- Required tasks
**a)** Translate this sentence from the article on computer-assisted language learning for young learners into Spanish: "Computer Technology offers a certain degree of independent and structured learning."
**b)** Retype the article on computer-assisted language learning for young learners, everything from "Computer Assisted Language Learning (CALL) for Teaching" down to "and language learning.", with no changes.
**c)** Continue the article on computer-assisted language learning for young learners from the point at which it stops.

- Article
:::::

The International TEYL Journal
FREE Materials for Teachers   |   CertTEYL Certificate Course  |   FREE Monthly Newsletter
Return to journal index and home page.

Computer Assisted Language Learning (CALL) for TEYL

By Phillip L. Smith

Computer Assisted Language Learning (CALL) for Teaching English to Young Learners (TEYL). The computer is a child's wonderland. The use of CALL software such as Windows Messenger, E-mail, the Internet, and other specific and non specific software can be integrated using effective pedagogy to create a powerful language learning programme. Computer Technology offers a certain degree of independent and structured learning. It easily assists and even stimulates young second language learners in all four skills of listening, speaking, writing, reading and also critical thinking (Cobb & Stevens, 1996). Two case studies presented show that computer technology has enhanced programmes in literacy and language learning.

Technology Enhanced Language Learning (TELL). Hanson-Smith (2004) suggests that computer technology can provide the student with the means to control his or her own learning, to construct meaning and to evaluate and monitor their own performance. Bruce (1993) states that the computer will change the nature of learning by placing the power of learning more in the hands of the learner. However, focus will need to be adjusted in developing an effective pedagogy for using computers in the classroom. Students will need to adapt to the technology. A student's personality, language proficiency and experience could influence the progress in adapting to TELL. Risk-takers are likely to master software easily and students who possess a higher language competence are likely to benefit from electronic medium. The more skilled and experienced users will focus on content whereas the less skilled may focus on mechanics. (Phinney, 1996). So it is important for teachers to identify, states Bickel & Truscello (1996) which strategies they should use. Structure is essential to making the computer lab an effective teaching environment (Trickel & Liljegren, 1998).

:::::

- Information shown
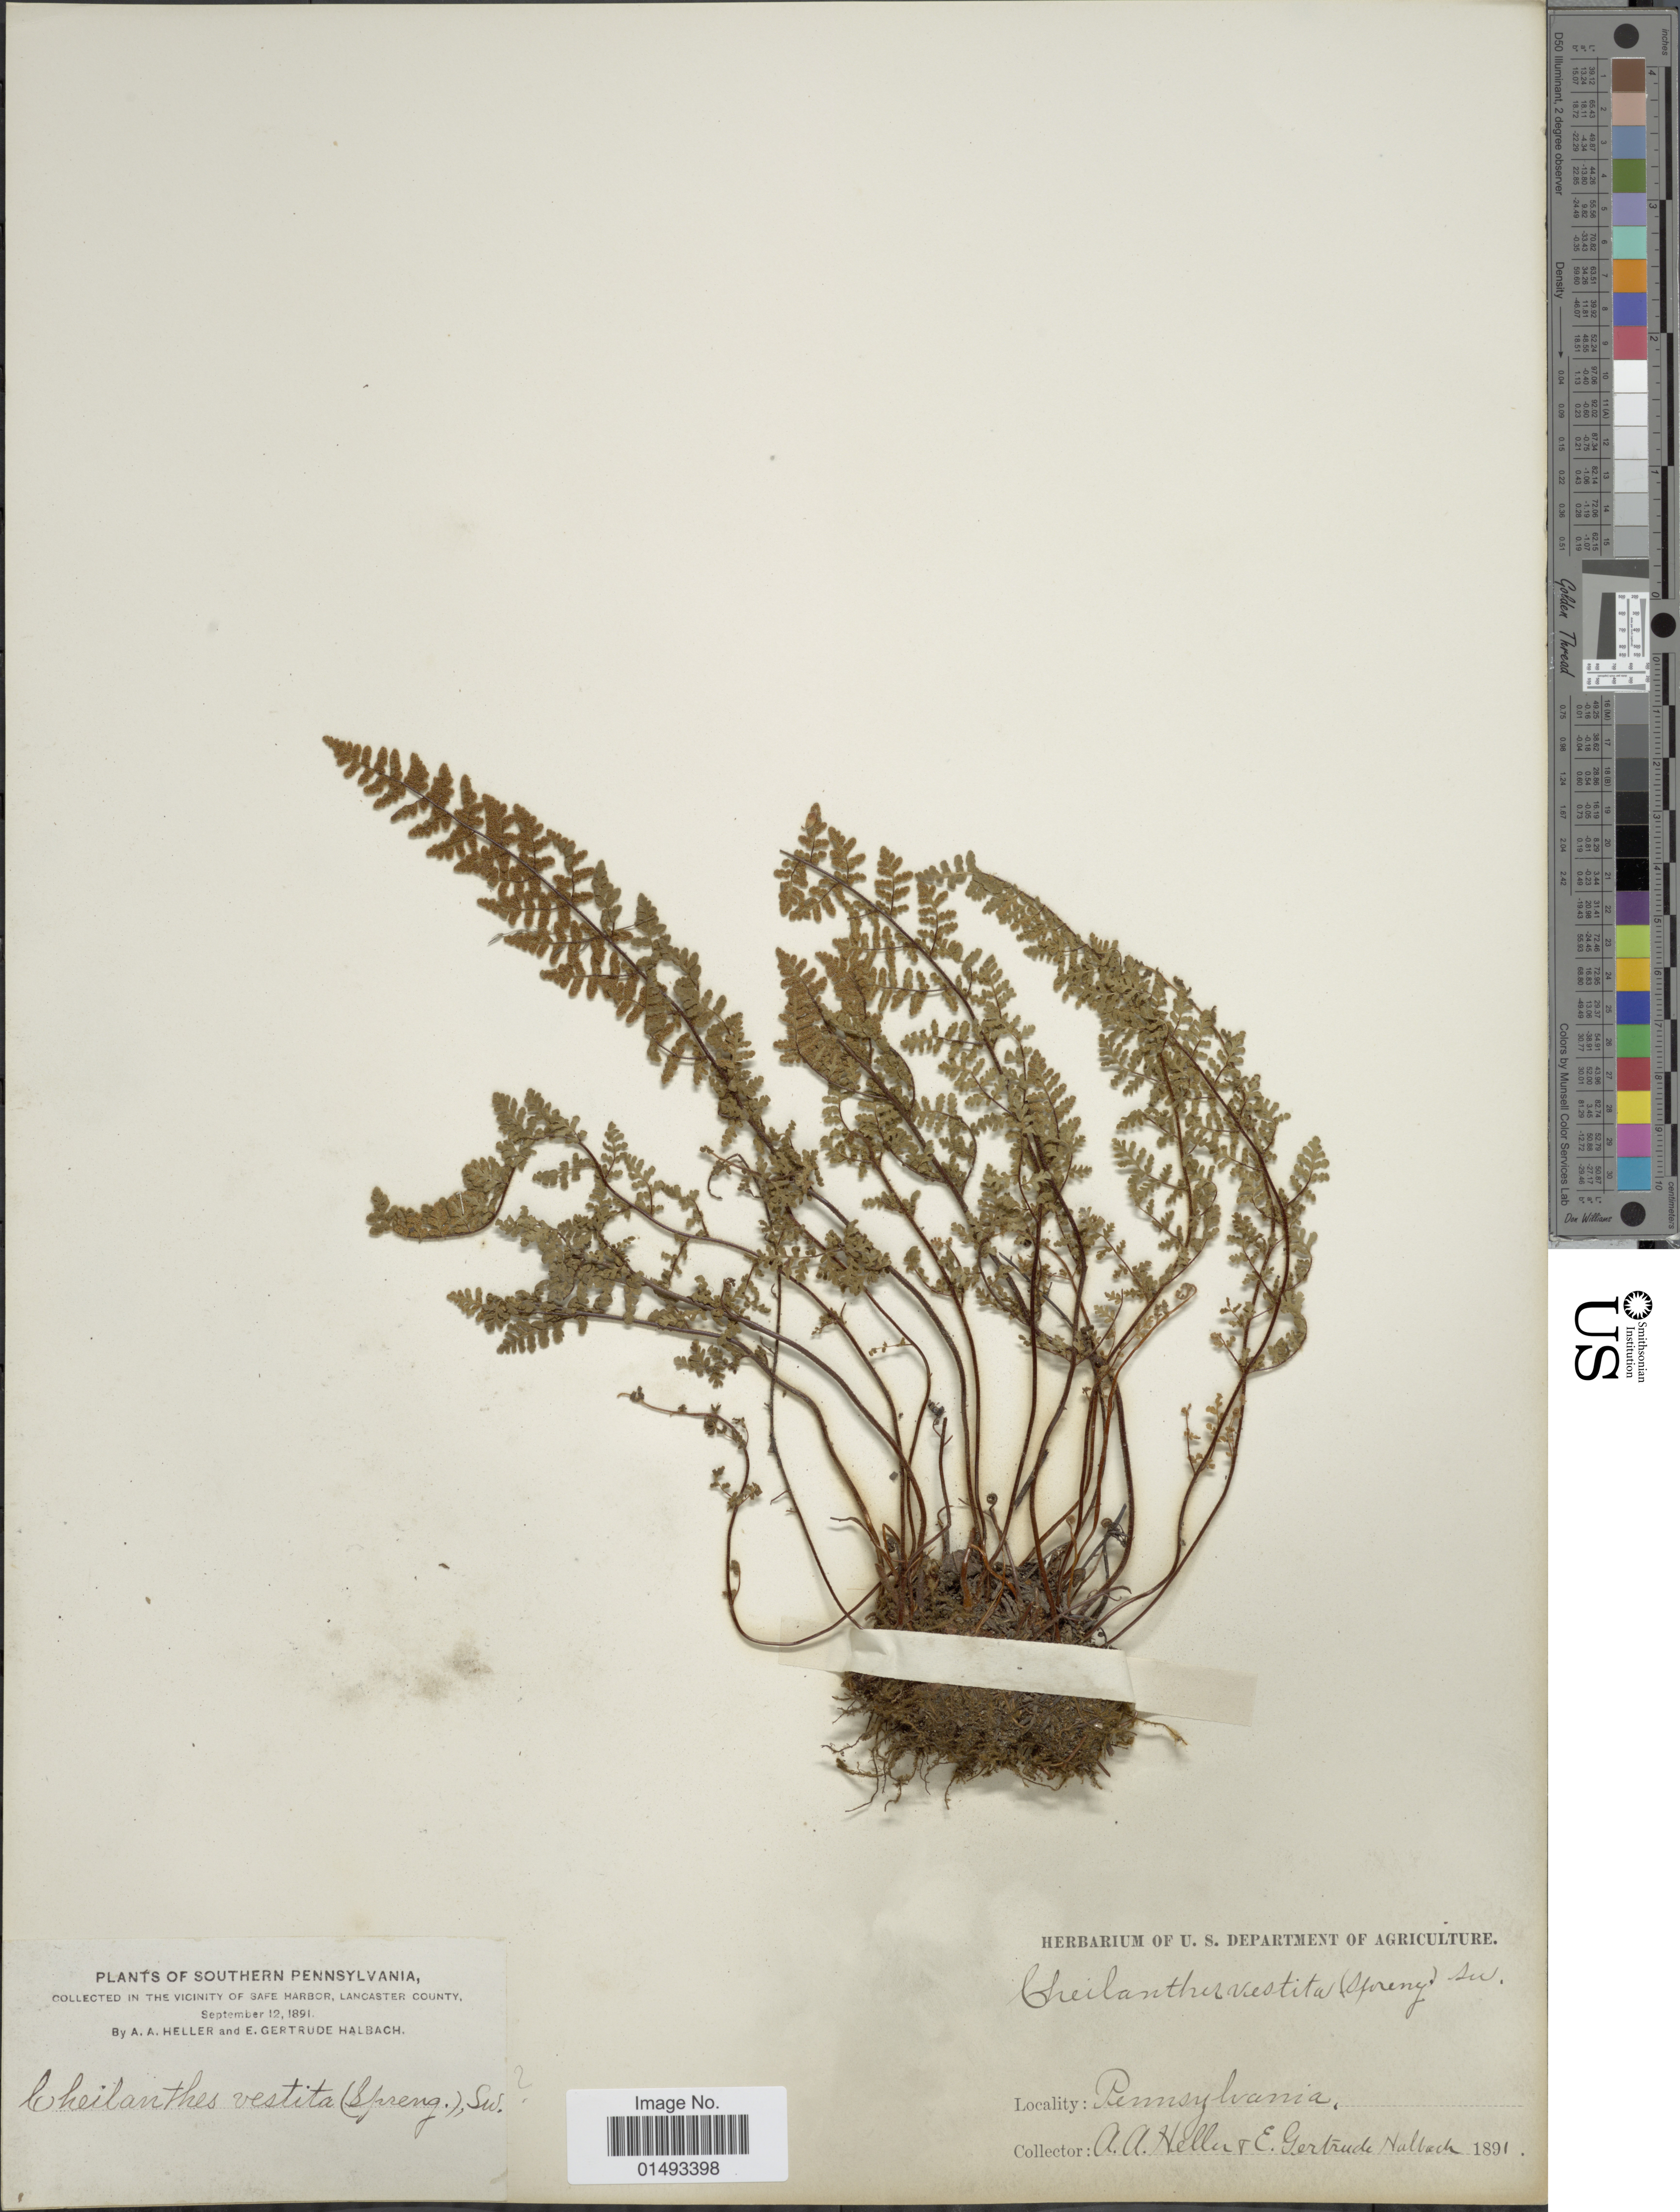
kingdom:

:::::

- Answers to the exercises
**a)** La tecnología informática ofrece cierto grado de aprendizaje independiente y estructurado.

**b)**
Computer Assisted Language Learning (CALL) for Teaching English to Young Learners (TEYL). The computer is a child's wonderland. The use of CALL software such as Windows Messenger, E-mail, the Internet, and other specific and non specific software can be integrated using effective pedagogy to create a powerful language learning programme. Computer Technology offers a certain degree of independent and structured learning. It easily assists and even stimulates young second language learners in all four skills of listening, speaking, writing, reading and also critical thinking (Cobb & Stevens, 1996). Two case studies presented show that computer technology has enhanced programmes in literacy and language learning.

**c)**
Cobb & Stevens (1996) make several recommendations in designing a computer based language programme. Designers should pay attention to pedagogy used in the process. Software should entail repetitive language drills and practices that provide immediate feedback and allow students to proceed at their own pace. It could be used to teach grammar creating an environment in which students could use the target language naturally on the screen. Computer use would stimulate student discussion, writing, critical thinking in a role that would empower the learner to use and understand language in using, for example, a word processing, spelling and grammar checkers; MS Messenger and the use of the Internet as a multimedia tool. This allows a variety of media including text, graphics, sound, animation and video which relates to a more authentic learning environment. (Underwood, 1984). Students can be paired up across the Internet or even in class and hold authentic realistic conversations. The hypertext medium of the World-Wide Web or Internet enhances reading and writing skills (Warschaver, 1995) and suits students with different levels of language ability. Students can compile messages using e-mail (Warschaver, 1996) to negotiate different languages experiences, collaborate on projects, ask the teach for help, indulge in real-time conversations, send letters, have pen-pals and go to libraries, all using the computer and the Internet (Hoffman, 1996). In tests outcomes, it shows that students wrote more effectively while having positive attitudes toward learning (Chapell, Jamerison & Park, 1996).

Using e-mail, students can receive effective feedback. The teacher can comment on writings using this facility. The teacher is able to respond to requests from students and examine their work in progress. E-mail feedback makes it possible for a teacher to develop ideas, both collectively and individually and ask better questions and at the same time providing examples and offering remarks.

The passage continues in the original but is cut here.